Men deal with chronic loneliness more than most people might think. Gerard referenced this piece about masculinity after telling about the men’s retreat that he went on with our church. → “What’s the problem with men in America?”
Venting is not an excuse to slap the other person across the face with an insult, it’s about releasing of internal pressure and understanding each other more fully.
Take a peek at the full definition of the term triangulation to find out if it could be something that happens in your own marriage.
Jessie is a stickler for restaurant service, but she sometimes needs some help when it comes to speaking her mind.
Gerard vents his work frustrations when he gets home from work, and Jessie is keen to let him so that they can get it out of the way and get on with their evenings.
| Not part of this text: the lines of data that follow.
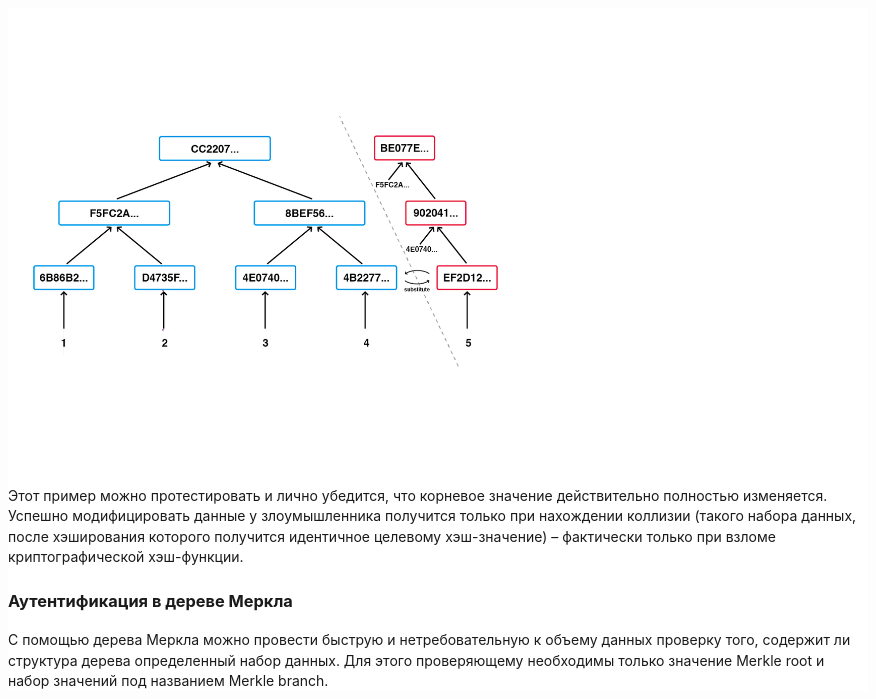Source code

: <img align="center" width="60%" src="/resources/img/volume-2/2.3-Merkle-tree-concept-and-application/Figure-2.11-Merkle-root-value-modification-depending-on-the-input-data-block-modification.png" alt="Рисунок 2.11 – Изменение корневого значения в зависимости от изменения блока исходных данных"/> 

Этот пример можно протестировать и лично убедится, что корневое значение действительно полностью изменяется. Успешно модифицировать данные у злоумышленника получится только при нахождении коллизии (такого набора данных, после хэширования которого получится идентичное целевому хэш-значение) – фактически только при взломе криптографической хэш-функции.

### Аутентификация в дереве Меркла

С помощью дерева Меркла можно провести быструю и нетребовательную к объему данных проверку того, содержит ли структура дерева определенный набор данных. Для этого проверяющему необходимы только значение Merkle root и набор значений под названием Merkle branch.

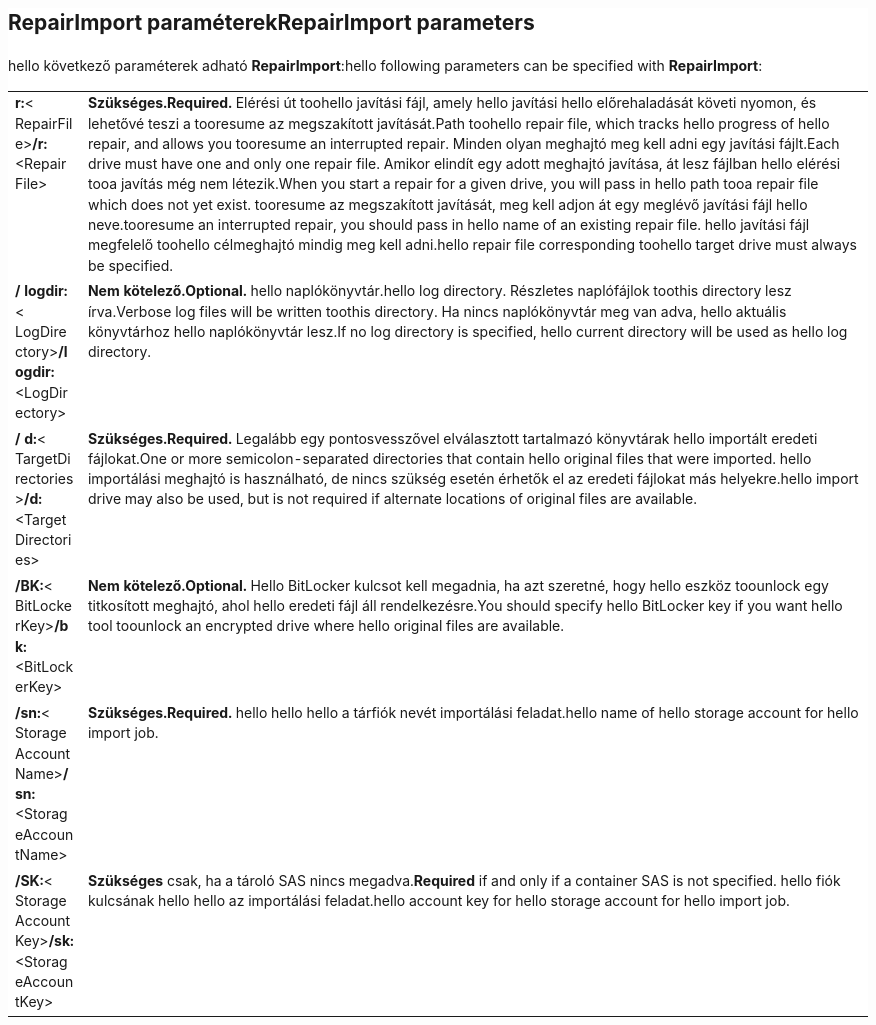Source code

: ## <a name="repairimport-parameters"></a><span data-ttu-id="e6a1b-110">RepairImport paraméterek</span><span class="sxs-lookup"><span data-stu-id="e6a1b-110">RepairImport parameters</span></span>

<span data-ttu-id="e6a1b-111">hello következő paraméterek adható **RepairImport**:</span><span class="sxs-lookup"><span data-stu-id="e6a1b-111">hello following parameters can be specified with **RepairImport**:</span></span> 
  
|||  
|-|-|  
|<span data-ttu-id="e6a1b-112">**r:**< RepairFile\></span><span class="sxs-lookup"><span data-stu-id="e6a1b-112">**/r:**<RepairFile\></span></span>|<span data-ttu-id="e6a1b-113">**Szükséges.**</span><span class="sxs-lookup"><span data-stu-id="e6a1b-113">**Required.**</span></span> <span data-ttu-id="e6a1b-114">Elérési út toohello javítási fájl, amely hello javítási hello előrehaladását követi nyomon, és lehetővé teszi a tooresume az megszakított javítását.</span><span class="sxs-lookup"><span data-stu-id="e6a1b-114">Path toohello repair file, which tracks hello progress of hello repair, and allows you tooresume an interrupted repair.</span></span> <span data-ttu-id="e6a1b-115">Minden olyan meghajtó meg kell adni egy javítási fájlt.</span><span class="sxs-lookup"><span data-stu-id="e6a1b-115">Each drive must have one and only one repair file.</span></span> <span data-ttu-id="e6a1b-116">Amikor elindít egy adott meghajtó javítása, át lesz fájlban hello elérési tooa javítás még nem létezik.</span><span class="sxs-lookup"><span data-stu-id="e6a1b-116">When you start a repair for a given drive, you will pass in hello path tooa repair file which does not yet exist.</span></span> <span data-ttu-id="e6a1b-117">tooresume az megszakított javítását, meg kell adjon át egy meglévő javítási fájl hello neve.</span><span class="sxs-lookup"><span data-stu-id="e6a1b-117">tooresume an interrupted repair, you should pass in hello name of an existing repair file.</span></span> <span data-ttu-id="e6a1b-118">hello javítási fájl megfelelő toohello célmeghajtó mindig meg kell adni.</span><span class="sxs-lookup"><span data-stu-id="e6a1b-118">hello repair file corresponding toohello target drive must always be specified.</span></span>|  
|<span data-ttu-id="e6a1b-119">**/ logdir:**< LogDirectory\></span><span class="sxs-lookup"><span data-stu-id="e6a1b-119">**/logdir:**<LogDirectory\></span></span>|<span data-ttu-id="e6a1b-120">**Nem kötelező.**</span><span class="sxs-lookup"><span data-stu-id="e6a1b-120">**Optional.**</span></span> <span data-ttu-id="e6a1b-121">hello naplókönyvtár.</span><span class="sxs-lookup"><span data-stu-id="e6a1b-121">hello log directory.</span></span> <span data-ttu-id="e6a1b-122">Részletes naplófájlok toothis directory lesz írva.</span><span class="sxs-lookup"><span data-stu-id="e6a1b-122">Verbose log files will be written toothis directory.</span></span> <span data-ttu-id="e6a1b-123">Ha nincs naplókönyvtár meg van adva, hello aktuális könyvtárhoz hello naplókönyvtár lesz.</span><span class="sxs-lookup"><span data-stu-id="e6a1b-123">If no log directory is specified, hello current directory will be used as hello log directory.</span></span>|  
|<span data-ttu-id="e6a1b-124">**/ d:**< TargetDirectories\></span><span class="sxs-lookup"><span data-stu-id="e6a1b-124">**/d:**<TargetDirectories\></span></span>|<span data-ttu-id="e6a1b-125">**Szükséges.**</span><span class="sxs-lookup"><span data-stu-id="e6a1b-125">**Required.**</span></span> <span data-ttu-id="e6a1b-126">Legalább egy pontosvesszővel elválasztott tartalmazó könyvtárak hello importált eredeti fájlokat.</span><span class="sxs-lookup"><span data-stu-id="e6a1b-126">One or more semicolon-separated directories that contain hello original files that were imported.</span></span> <span data-ttu-id="e6a1b-127">hello importálási meghajtó is használható, de nincs szükség esetén érhetők el az eredeti fájlokat más helyekre.</span><span class="sxs-lookup"><span data-stu-id="e6a1b-127">hello import drive may also be used, but is not required if alternate locations of original files are available.</span></span>|  
|<span data-ttu-id="e6a1b-128">**/BK:**< BitLockerKey\></span><span class="sxs-lookup"><span data-stu-id="e6a1b-128">**/bk:**<BitLockerKey\></span></span>|<span data-ttu-id="e6a1b-129">**Nem kötelező.**</span><span class="sxs-lookup"><span data-stu-id="e6a1b-129">**Optional.**</span></span> <span data-ttu-id="e6a1b-130">Hello BitLocker kulcsot kell megadnia, ha azt szeretné, hogy hello eszköz toounlock egy titkosított meghajtó, ahol hello eredeti fájl áll rendelkezésre.</span><span class="sxs-lookup"><span data-stu-id="e6a1b-130">You should specify hello BitLocker key if you want hello tool toounlock an encrypted drive where hello original files are available.</span></span>|  
|<span data-ttu-id="e6a1b-131">**/sn:**< StorageAccountName\></span><span class="sxs-lookup"><span data-stu-id="e6a1b-131">**/sn:**<StorageAccountName\></span></span>|<span data-ttu-id="e6a1b-132">**Szükséges.**</span><span class="sxs-lookup"><span data-stu-id="e6a1b-132">**Required.**</span></span> <span data-ttu-id="e6a1b-133">hello hello hello a tárfiók nevét importálási feladat.</span><span class="sxs-lookup"><span data-stu-id="e6a1b-133">hello name of hello storage account for hello import job.</span></span>|  
|<span data-ttu-id="e6a1b-134">**/SK:**< StorageAccountKey\></span><span class="sxs-lookup"><span data-stu-id="e6a1b-134">**/sk:**<StorageAccountKey\></span></span>|<span data-ttu-id="e6a1b-135">**Szükséges** csak, ha a tároló SAS nincs megadva.</span><span class="sxs-lookup"><span data-stu-id="e6a1b-135">**Required** if and only if a container SAS is not specified.</span></span> <span data-ttu-id="e6a1b-136">hello fiók kulcsának hello hello az importálási feladat.</span><span class="sxs-lookup"><span data-stu-id="e6a1b-136">hello account key for hello storage account for hello import job.</span></span>|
Using a protective forcefield is key when your partner needs to share but you don’t want your feelings to get hurt. Whether it’s a preface or a footnote: give your partner a head’s up before you launch into a diatribe.
Being honest with each other about faith has been something that tends to trip us up when it comes to venting. Waiting until the other person is open to receiving the feedback is the only way we’ve been able to navigate this space, but it’s tempting to blurt things out before your partner is ready to talk.
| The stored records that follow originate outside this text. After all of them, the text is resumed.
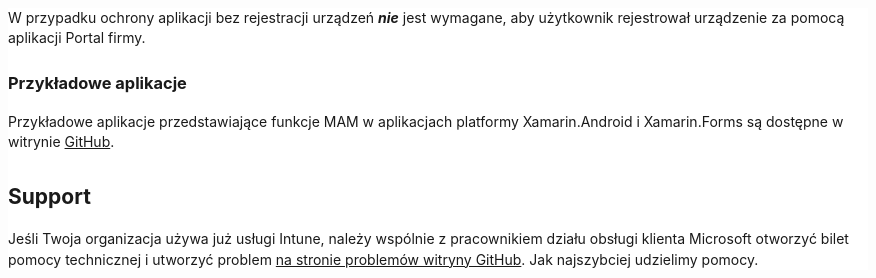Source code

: W przypadku ochrony aplikacji bez rejestracji urządzeń _**nie**_ jest wymagane, aby użytkownik rejestrował urządzenie za pomocą aplikacji Portal firmy.

### <a name="sample-applications"></a>Przykładowe aplikacje
Przykładowe aplikacje przedstawiające funkcje MAM w aplikacjach platformy Xamarin.Android i Xamarin.Forms są dostępne w witrynie [GitHub](https://github.com/msintuneappsdk/Taskr-Sample-Intune-Xamarin-Android-Apps).

## <a name="support"></a>Support
Jeśli Twoja organizacja używa już usługi Intune, należy wspólnie z pracownikiem działu obsługi klienta Microsoft otworzyć bilet pomocy technicznej i utworzyć problem [na stronie problemów witryny GitHub](https://github.com/msintuneappsdk/intune-app-sdk-xamarin/issues). Jak najszybciej udzielimy pomocy. 
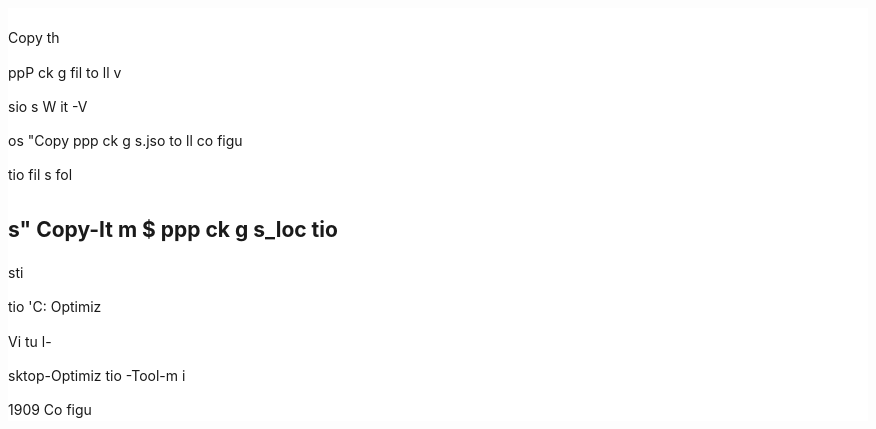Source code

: 
\
 Copy th
 
ppP
ck
g
 fil
 to 
ll v

sio
s W
it
-V


os
 "Copy 
ppp
ck
g
s.jso
 to 
ll co
figu

tio
fil
s fol


s" Copy-It
m $
ppp
ck
g
s\_loc
tio
 -

sti

tio
 'C:
Optimiz

Vi
tu
l-

sktop-Optimiz
tio
-Tool-m
i

1909
Co
figu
We loved reading The Zim Zum of Love to get a better idea of the connection between us... The idea is this: Marriage is like a magnetic force that deserves to be protected.
Do you consider yourself to be more of a woo or a relator?
If the the wrong meal gets delivered to you at a restaurant, are you more likely to send back your food or just eat it anyway?
How would you describe the difference between venting and complaining?
Who are the people in your life that provide space for accountability and emotional safety?